(Text extractions by page)
○ ○ ○ ○ ○ ○ ○
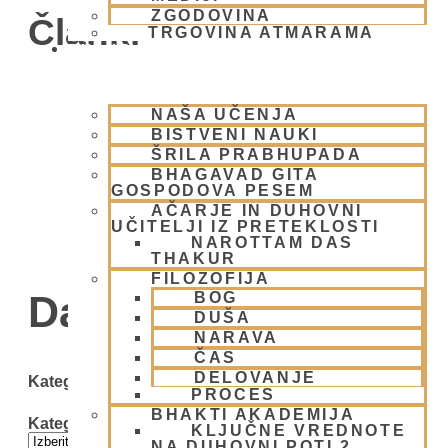
ZGODOVINA
Članki
TRGOVINA ATMARAMA
BHAKTI JOGA
NAŠA UČENJA
BISTVENI NAUKI
ŠRILA PRABHUPADA
BHAGAVAD GITA
GOSPODOVA PESEM
AČARJE IN DUHOVNI
UČITELJI IZ PRETEKLOSTI
NAROTTAM DAS
THAKUR
FILOZOFIJA
Day: 16 maja, 2009
BOG
DUŠA
NARAVA
ČAS
DELOVANJE
Kategorije
PROCES
BHAKTI AKADEMIJA
Kategorije
KLJUČNE VREDNOTE
NA DUHOVNI POTI 2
○ ○ ○ ○ ○ ○ ○
**Prompt:** Output every line of text from the listing above as a numbered list, omitting blank lines and leaving the pictures out of the answer.

**Task response:**
1. ZGODOVINA
2. Članki
3. TRGOVINA ATMARAMA
4. BHAKTI JOGA
5. NAŠA UČENJA
6. BISTVENI NAUKI
7. ŠRILA PRABHUPADA
8. BHAGAVAD GITA
9. GOSPODOVA PESEM
10. AČARJE IN DUHOVNI
11. UČITELJI IZ PRETEKLOSTI
12. NAROTTAM DAS
13. THAKUR
14. FILOZOFIJA
15. Day: 16 maja, 2009
16. BOG
17. DUŠA
18. NARAVA
19. ČAS
20. DELOVANJE
21. Kategorije
22. PROCES
23. BHAKTI AKADEMIJA
24. Kategorije
25. KLJUČNE VREDNOTE
26. NA DUHOVNI POTI 2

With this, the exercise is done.